Wow. Just wow. Why would anyone choose to program Ruby for 70+ hours a week
unpaid when they could launch their own Ruby web app instead? Either way you
get business experience but if you launch your own web app at least you have a
chance at revenue.

------
mattchew
Asking for half a year of full time unpaid work is asking for an awful lot. I
think it's fine to ask, but I wonder who Jono is imagining when he's thinking
of potential applicants.

------
robryan
Doing an internship that was required for completion of my course I got $10 an
hour, it was good experience and over a full time week was enough to get me by
while I did it.

There is a big difference though for most people in receiving about $400 to
reviving $0 in terms of getting by. You could justify it if you were going to
come away with a lot of new skills but to be honest here it looks like their
looking for someone who already has the skills required to do a lot of hard
work.

------
jemfinch
Unpaid internships are illegal if all of the following conditions are not met:

1\. If the training, even though it includes actual operation of the
facilities of the employer, is similar to training which would be given in a
vocational school;

2\. If the training is for the benefit of the trainee;

3\. If the trainees do not displace regular employees, but work under close
observation;

4\. If the employer that provides the training derives no immediate advantage
from the activities of the trainees and, on occasion, the employer’s
operations are actually impeded;

5\. If the trainees are not necessarily entitled to employment at the
completion of the training period;

6\. If the employer and the trainees understand that the trainees are not
entitled to wages for the time spent in training.

From
[http://www.cohenandwolf.com/CM/EmploymentLaborPublications/E...](http://www.cohenandwolf.com/CM/EmploymentLaborPublications/EmploymentLaborPublications68.asp)
. The specific provisions listed are derived from the 1947 SCOTUS case Walling
v. Portland Terminal Co., <http://supreme.justia.com/us/330/148/case.html> .
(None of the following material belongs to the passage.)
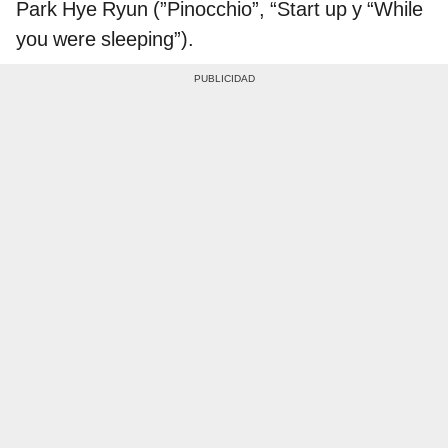
Park Hye Ryun (”Pinocchio”, “Start up y “While
you were sleeping”).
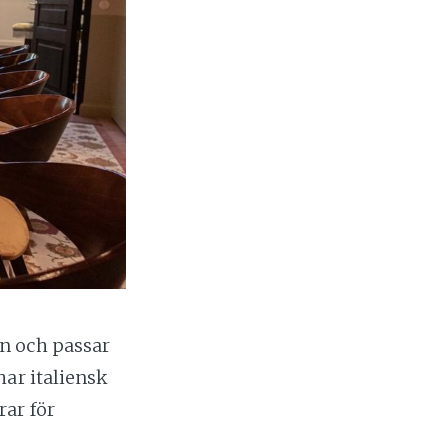
n och passar
har italiensk
ar för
Since the "interns" are to be "working on awesome solutions to help make
Ubuntu an ever more compelling community to be a part of" it's pretty clear
that the fourth provision above is not met: Ubuntu _is_ deriving immediate
advantage from the activities of the trainees.

------
jff
Or, or, or, and this is the tough part, I could get an internship at a
national lab, working on more interesting OS stuff, for $24/hour. Damn, what
to choose.

Honestly, who does unpaid engineering internships anymore?

------
edge17
6 months of intense, hectic, and hard unpaid work? You'd learn more by
spending 6 months on your first software or web startup for probably roughly
the same cost. If you make no money, you'll still learn a ridiculous amount of
stuff in those 6 months.

------
Silhouette
I think the whole "internship" house of cards is already falling, but those
inside haven't noticed yet. For example, there has been concern expressed
recently in the UK (where there are minimum wage laws) that describing
something as an internship is being used as an attempt to circumvent those
laws. If the BBC News story was even close to accurate, then the view from
just about everyone who matters (government, trade unions, etc.) was that this
is just a con and won't stand up if challenged, and that organisations found
to be abusing the idea of internships would be removed from government
programmes.

------
luckyland
It's just simply rude.